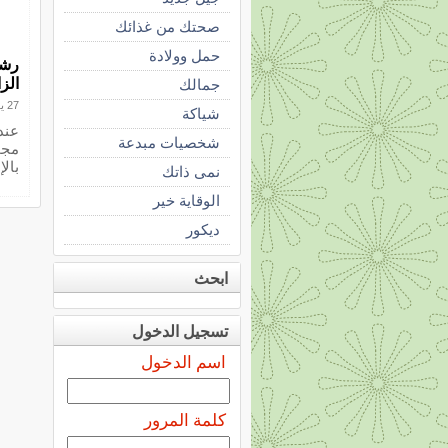
صحتك من غذائك
حمل وولادة
الزا
جمالك
27 يوليو 2012
شياكة
عند
شخصيات مبدعة
مجم
بال
نمى ذاتك
الوقاية خير
ديكور
ابحث
تسجيل الدخول
اسم الدخول
كلمة المرور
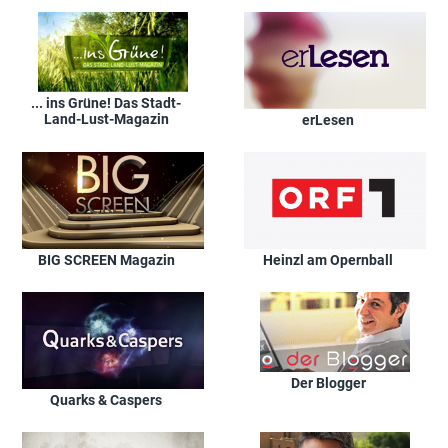
... ins Grüne! Das Stadt-
Land-Lust-Magazin
erLesen
BIG SCREEN Magazin
Heinzl am Opernball
Der Blogger
Quarks & Caspers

.....

Convert the text lines from all the items above into a Markdown table with the columns "Row" and "Line text," numbering the rows in order and skipping blank lines. Leave the pictures out.

#### [Solved exercise]
| Row | Line text |
|---|---|
| 1 | صحتك من غذائك |
| 2 | حمل وولادة |
| 3 | الزا |
| 4 | جمالك |
| 5 | 27 يوليو 2012 |
| 6 | شياكة |
| 7 | عند |
| 8 | شخصيات مبدعة |
| 9 | مجم |
| 10 | بال |
| 11 | نمى ذاتك |
| 12 | الوقاية خير |
| 13 | ديكور |
| 14 | ابحث |
| 15 | تسجيل الدخول |
| 16 | اسم الدخول |
| 17 | كلمة المرور |
| 18 | ... ins Grüne! Das Stadt- |
| 19 | Land-Lust-Magazin |
| 20 | erLesen |
| 21 | BIG SCREEN Magazin |
| 22 | Heinzl am Opernball |
| 23 | Der Blogger |
| 24 | Quarks & Caspers |